*WORK INSTRUCTIONS*: Pull the passage from the piece on healthy food access below, starting at "By Neil the" and ending at "for healthy eating.", and copy it word for word.
***** DOCUMENT EXTRACT
Pass The Green Beans

By Neil the Ethical Werewolf

It's hard for poor people to eat a balanced diet. While calorie-dense foods containing lots of fat and processed carbohydrates are cheap, fruits and vegetables are expensive. This is partly because we allocate 0.37% of farm subsidies to fruits and vegetables, compared to 73.80% for meat and dairy (much of which goes to subsidizing feed grains for animals). The results are predictable -- in order to meet the USDA guidelines for a healthy diet, poor families would have to spend 70% of their food budget on fruits and vegetables. They actually end up spending about 15%. As the linked article describes, people in rural areas where there aren't enough people to support supermarkets also have problems. They have to buy food from small convenience stores which have a meager selection and don't allow for healthy eating.

In addition to expanding food stamp programs and funding more nutritious school lunches, John Edwards' plan to fight hunger and poor nutrition in America includes an interesting proposal to increase access to healthy food in communities that aren't getting enough:

As president, Edwards will launch a public-private partnership to bring fresh, nutritious food to new neighborhoods. He will create a national food access map that identifies neighborhoods lacking grocery stores, emergency food banks and regular access to fresh produce. His new Healthy Neighborhoods Seed Fund will offer needy communities challenge grants for projects including full-service supermarkets, community gardens and food stamp-friendly farmers’ markets.
**********
***** GIVEN INFORMATION
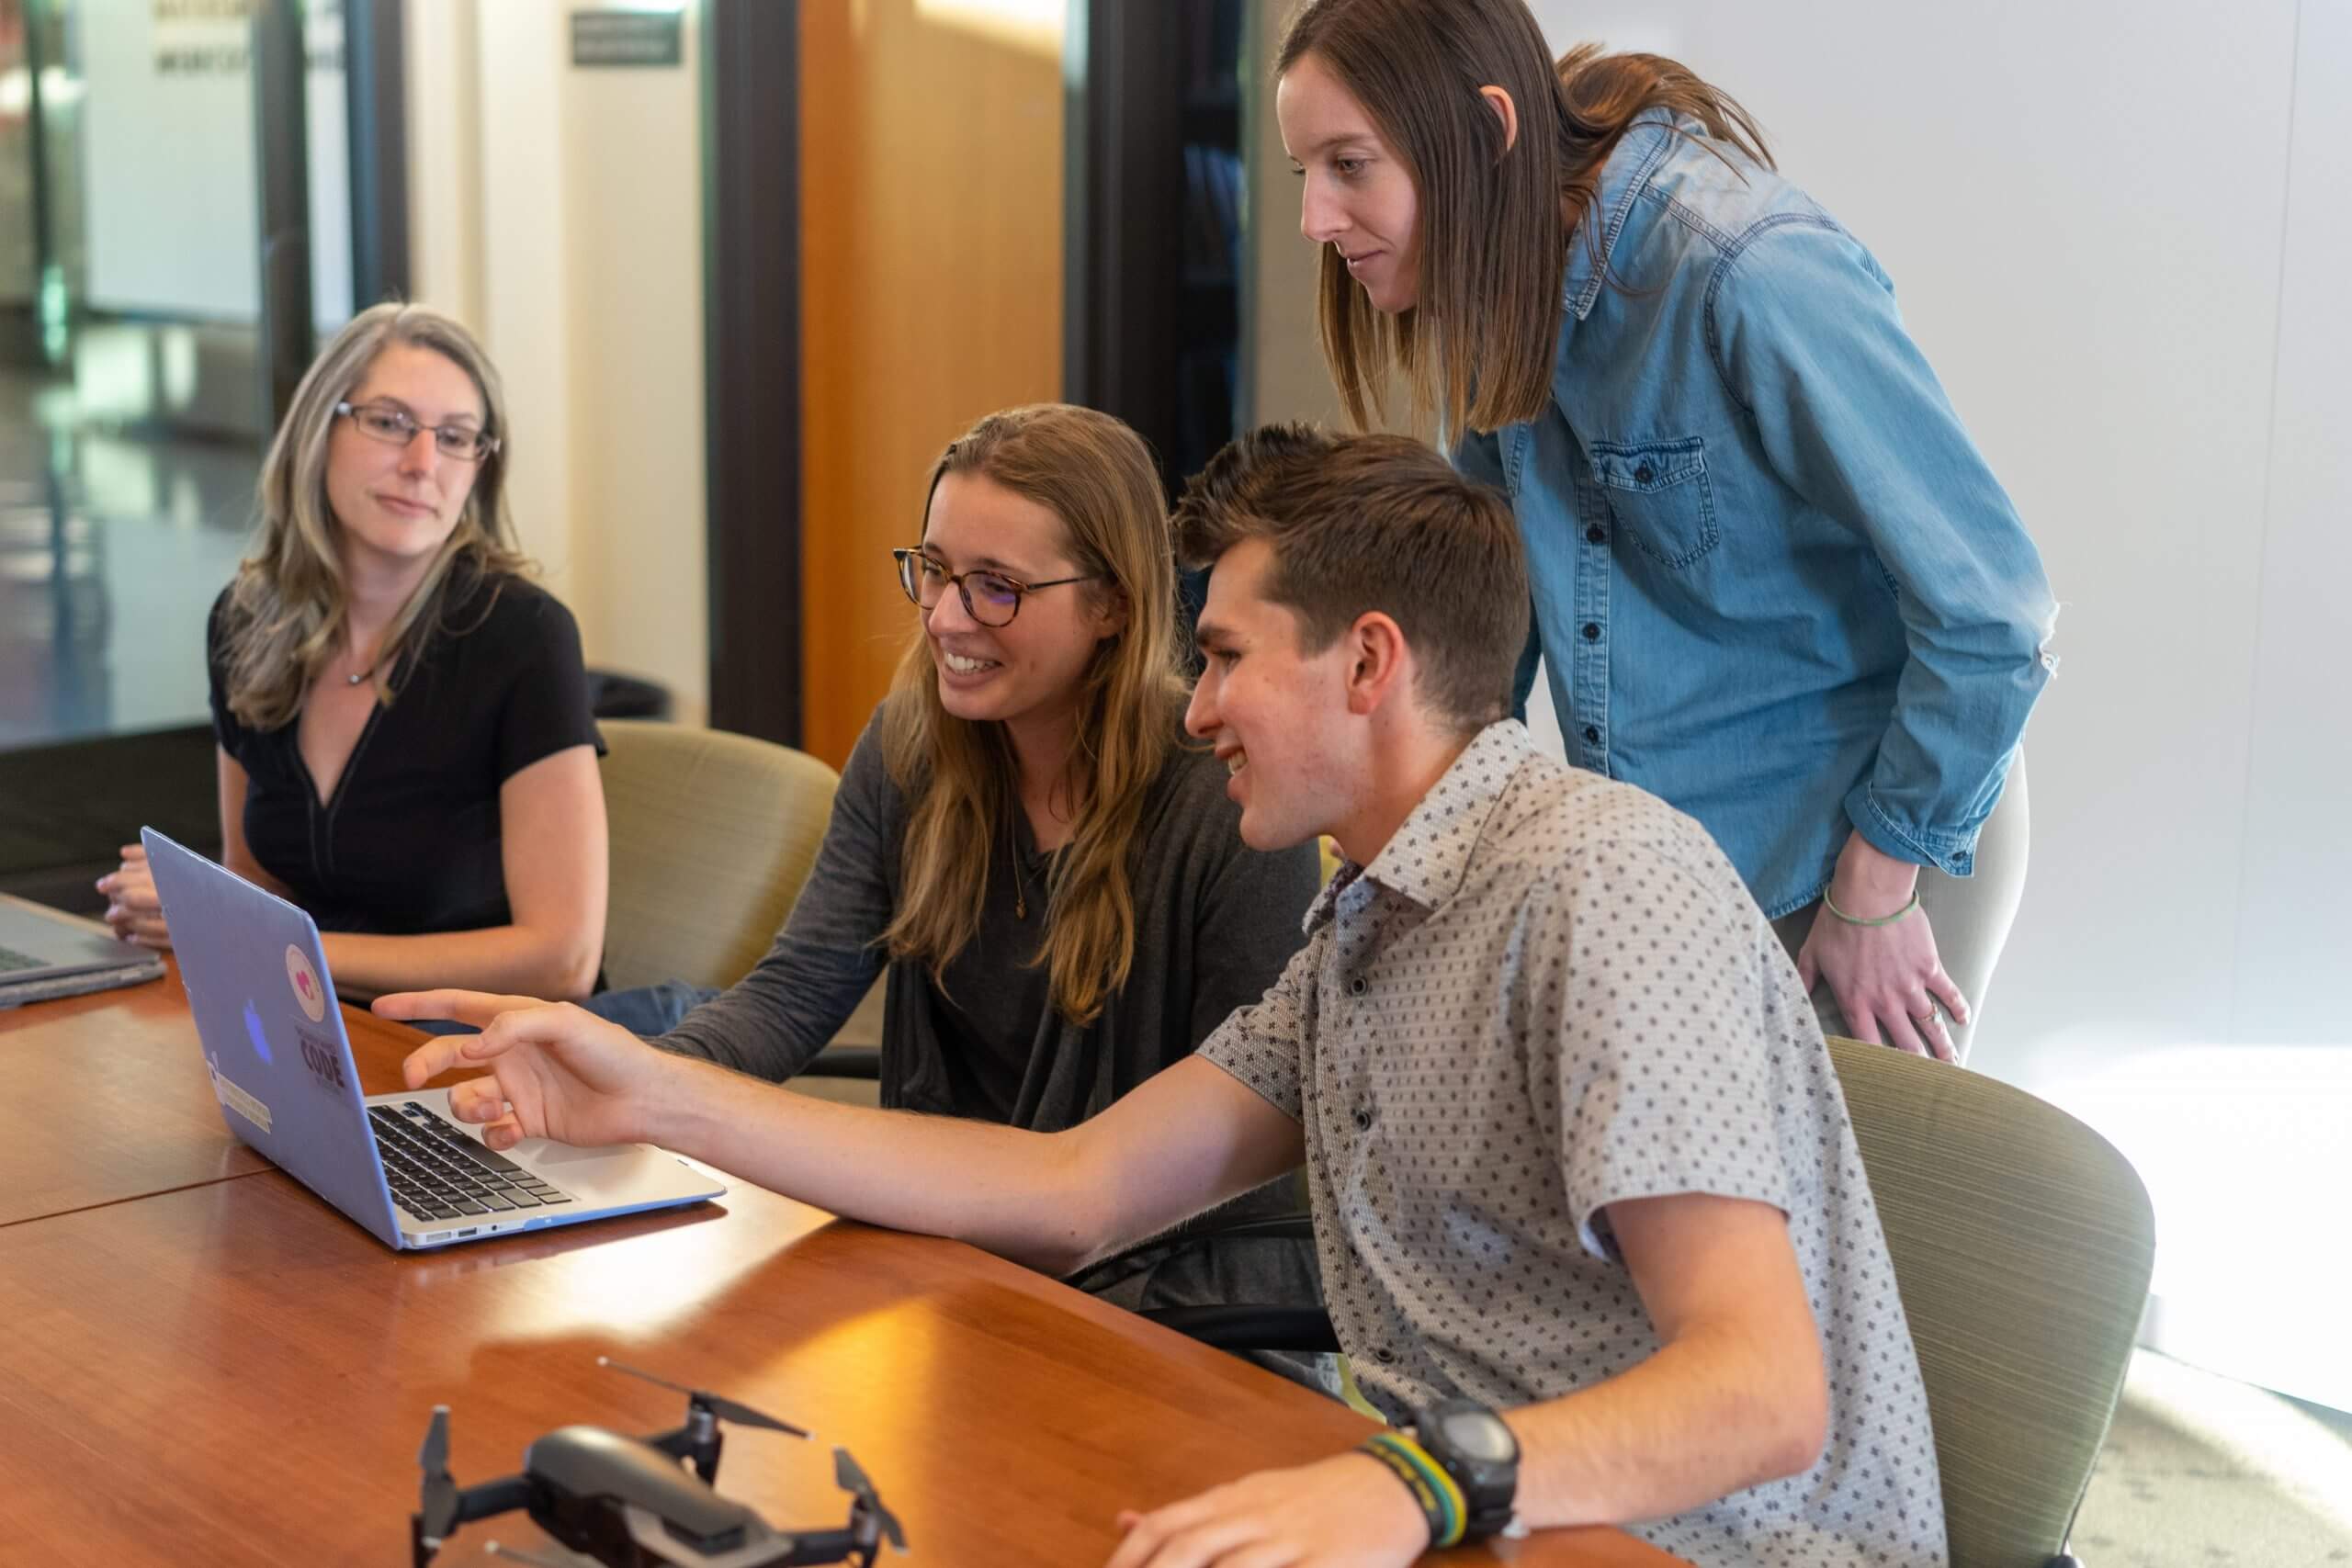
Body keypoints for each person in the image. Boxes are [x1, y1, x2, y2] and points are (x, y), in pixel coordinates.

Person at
**********
*RESPONSE FOR THIS EXERCISE*:
By Neil the Ethical Werewolf

It's hard for poor people to eat a balanced diet. While calorie-dense foods containing lots of fat and processed carbohydrates are cheap, fruits and vegetables are expensive. This is partly because we allocate 0.37% of farm subsidies to fruits and vegetables, compared to 73.80% for meat and dairy (much of which goes to subsidizing feed grains for animals). The results are predictable -- in order to meet the USDA guidelines for a healthy diet, poor families would have to spend 70% of their food budget on fruits and vegetables. They actually end up spending about 15%. As the linked article describes, people in rural areas where there aren't enough people to support supermarkets also have problems. They have to buy food from small convenience stores which have a meager selection and don't allow for healthy eating.